So many times have I spent ignorant of reality, lost in bliss until my face finds the floor again. For now I am a deity, righteous in my state of wavering sobriety and the butcher of my own dreams. Life will pass me by, but only because I let it. I can’t help but ask myself, “How much pain can the heart take until it begins to bleed into your soul and you can feel no more?” As I gaze at each mystical new sunset, uniquely divine from its predecessor, I wonder what blunders lay hidden in my next days path? from where my life’s perilous whirlwind has taken me so far “god only knows” I tell myself, but for this I am thankful.
As I sit smiling watching the beautiful sunset, fearlessly preparing myself for the nightmare to come, I elegantly whisper to myself, “tomorrow is going to come, there is no stopping that so I am thankful for my chaotic and glorious young life. It damn sure has taught me how not to live by teaching me how to hurt, and how to embrace each and every breath, and I wouldn’t have it any other way”.
My father was my idol, he passed away due to cancer (luekemia) in December of 2006. My father never had one sip of alchohoI my entire life, due to the fact that he was a heavy drinker in his twenties and almost died because of his drinking problem due to liver failure. He was a loving father and a great man I would give my life if it meant bringing him back!

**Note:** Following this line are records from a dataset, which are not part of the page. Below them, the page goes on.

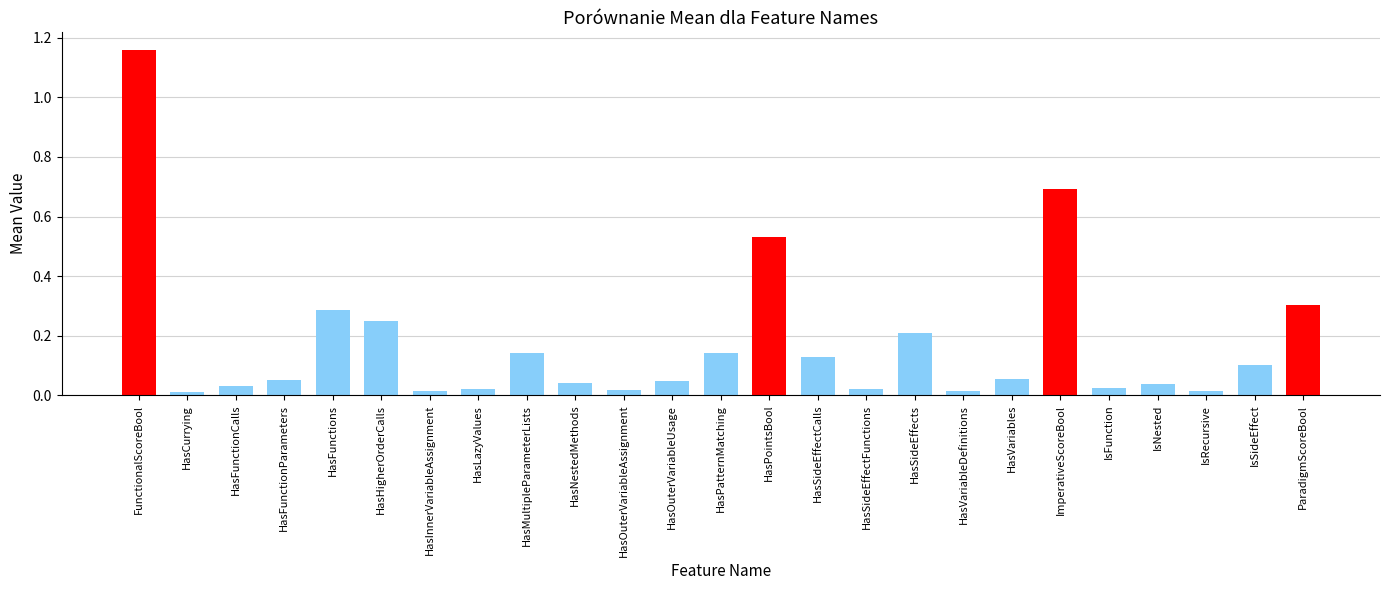

Which category has the highest value across all series?

FunctionalScoreBool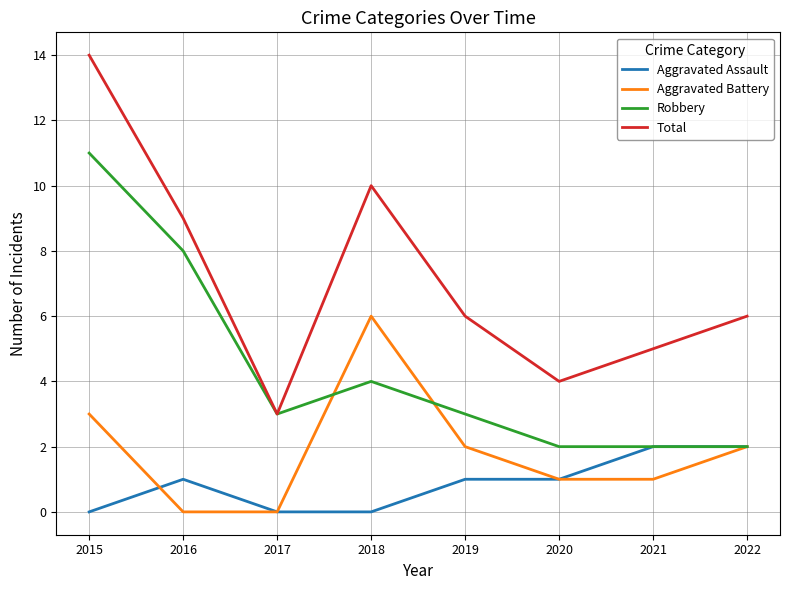

What is the minimum value for Total?

3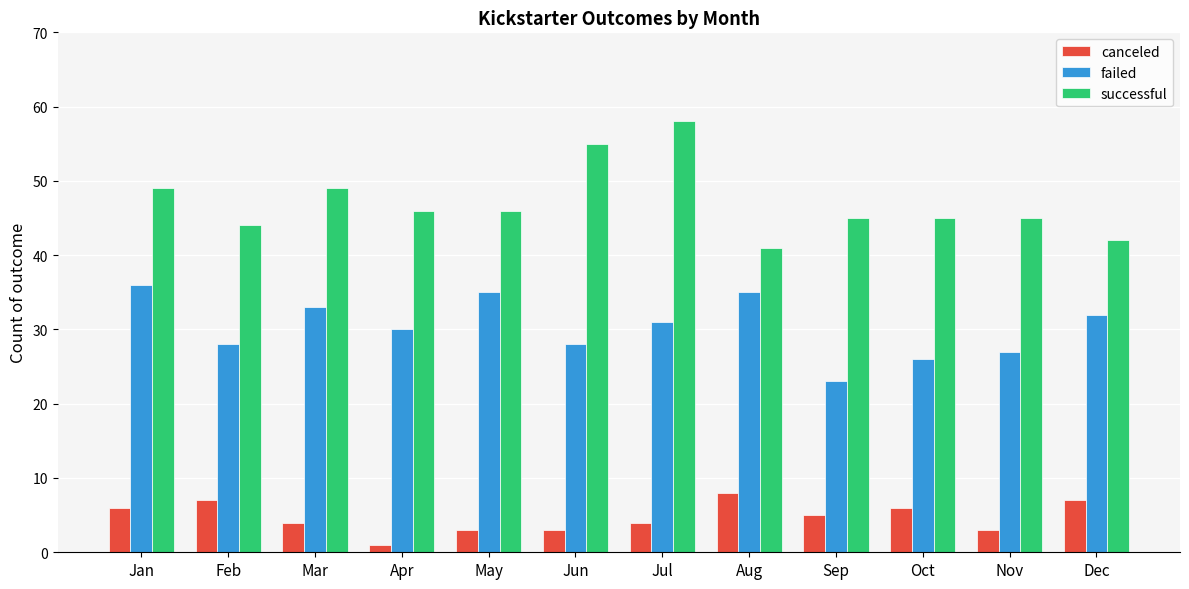

What is the spread (max minus min) of values at Nov?

42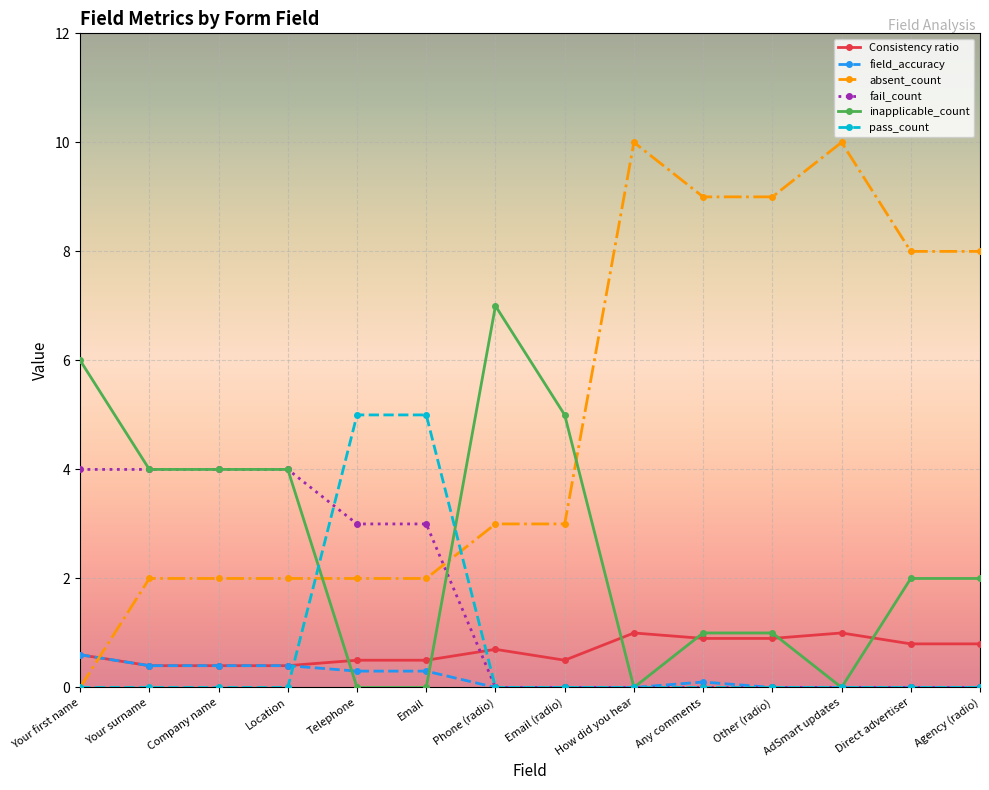

Which series has the largest total across all categories?

absent_count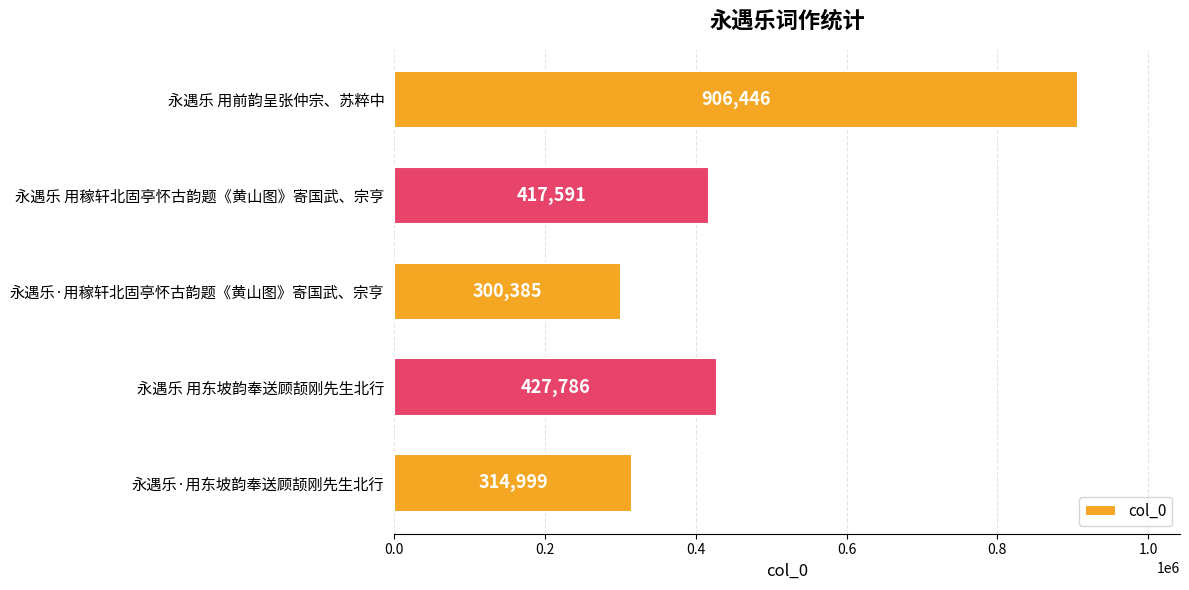

What is the average value?

473441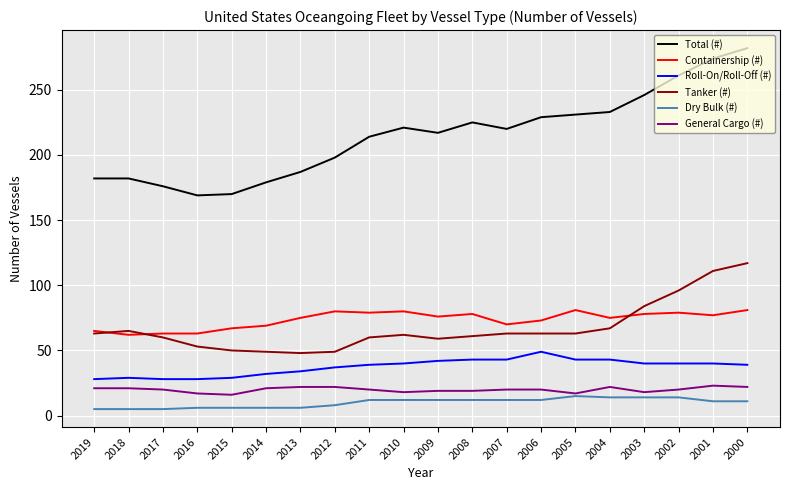

What is the maximum value shown in the chart?

282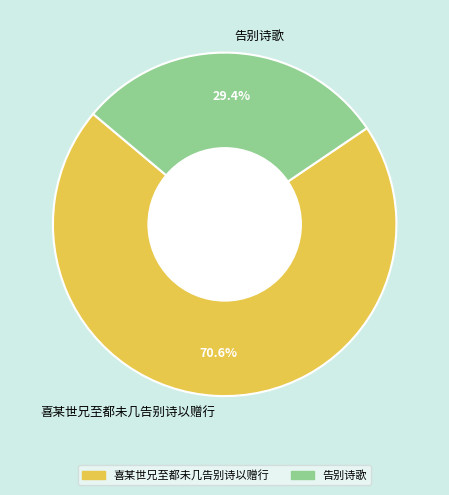

How many segments does this pie chart have?

2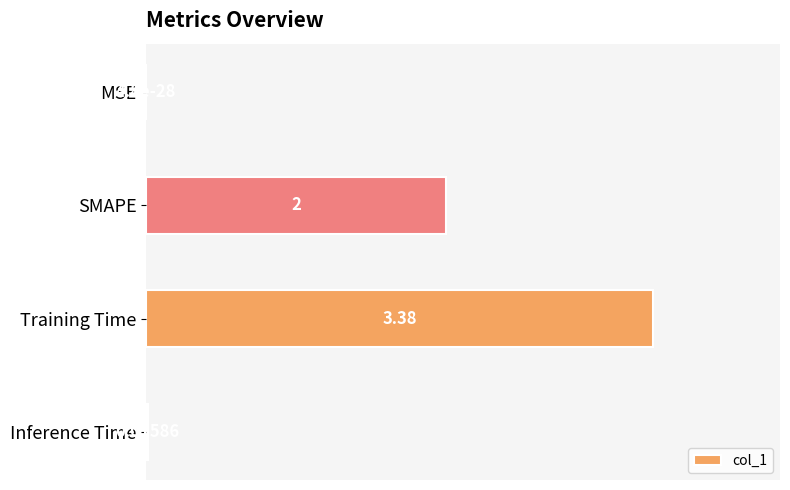

Between Inference Time and MSE, which is larger?

Inference Time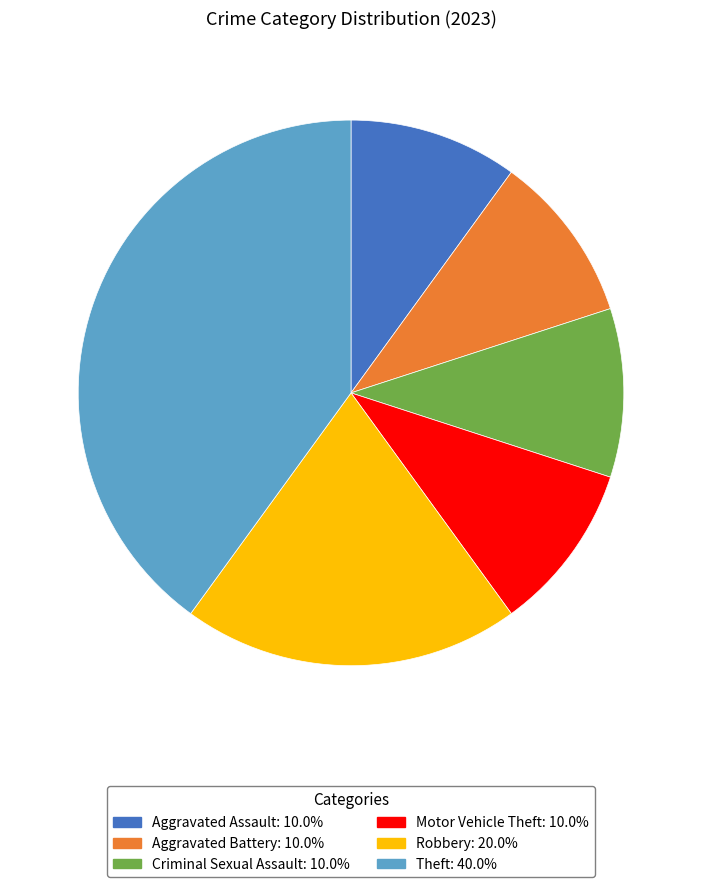

Between Motor Vehicle Theft and Theft, which is larger?

Theft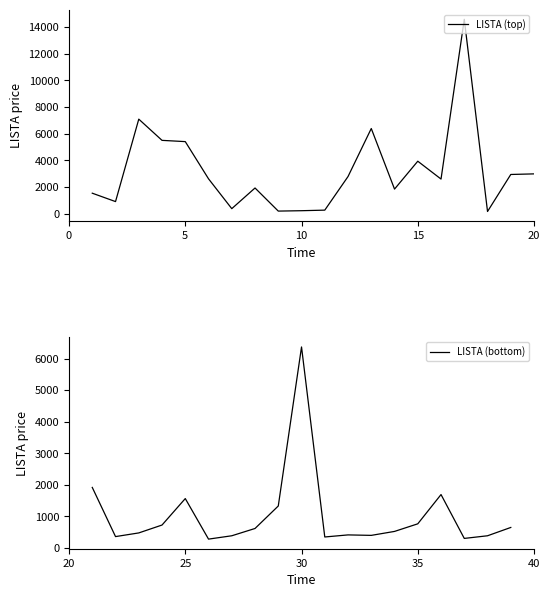

Reading left to right, transcribe all the data shown in this chart.

1543.4	914.2	7099.6	5507.5	5413.4	2622.8	383.9	1933.9	201.0	229.8	272.6	2793.5	6397.2	1851.6	3943.4	2603.8	14588.0	171.2	2948.4	2992.5	1918.2	360.2	476.5	726.6	1565.3	280.2	386.2	617.3	1329.7	6370.6	347.9	413.6	398.8	524.2	765.1	1692.5	302.3	386.2	649.5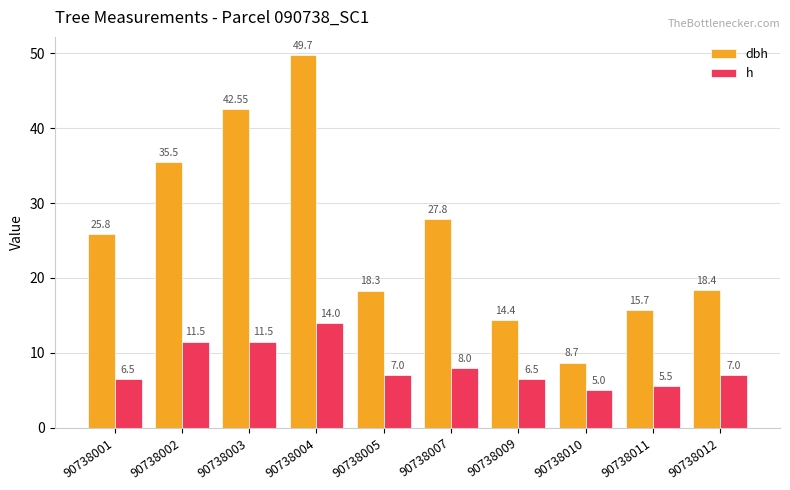

How many groups of bars are there?

10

When I turned 19, it would be the first year of my life that my father would would break his 30 years of sobrieghty and drink a beer again. This happened after my mother, his wife and the love of his life "tell death do they part" suddenly and shockingly left him.
I saw my fathers heart break before my very eyes the day it happened, and from that point he was lost. My warrior dad quickly went from drinking a few beers to try and help dull the pain to becoming a full blown alchoholic within a matter of weeks. And no matter how hard me and my brothers tried we could never close the huge wound in my fathers heart and get him to be the man who had raised us again. But no matter what he never stopped loving us with all of his heart.
My father passed away at the young age of 53 on December 1st, 2006, two weeks before I would graduate from Florida State University with my bachelors degree, and the week before my final exams, it crushed me. He left behind three loving sons when he left us for a better place than this world could offer him.
In September of 2009 out of no where I became inspired to write my novel HOW NOT TO LIVE. It is written and dedicated to my father and is the story of what happened from the point when he was first diagnosed with cancer (luekemia) in 1998 and tells what happened from then on through my eyes. I am not going to tell you a whole bunch of lies to make me look good, I am just going to tell you what happened.
The Old General lets the world know one last time through the sound of his ferocious war cry that he will not be conquered by this world. He will never give in, not now, not ever! Meanwhile Life’s ruthless scavengers smell the blood of a weary war hero and begin their slow circular descent overhead. Without fear, the man I called Rock and loved with all my heart, stands proud and strong without anyone by his side. Rock lets out one last rebellious roar of defiance.
"Tell life, like I have told him every time he has tried to take me before, I won’t be leaving this world on life’s cruel terms—not like my mother, or my father. The only man who has that right, is me and I will determine when my life will finally be taken by the wind!"
I WILL NEVER FORGET YOU OR STOP LOVING YOU BIG GUY THANKS FOR EVERYTHING!!!!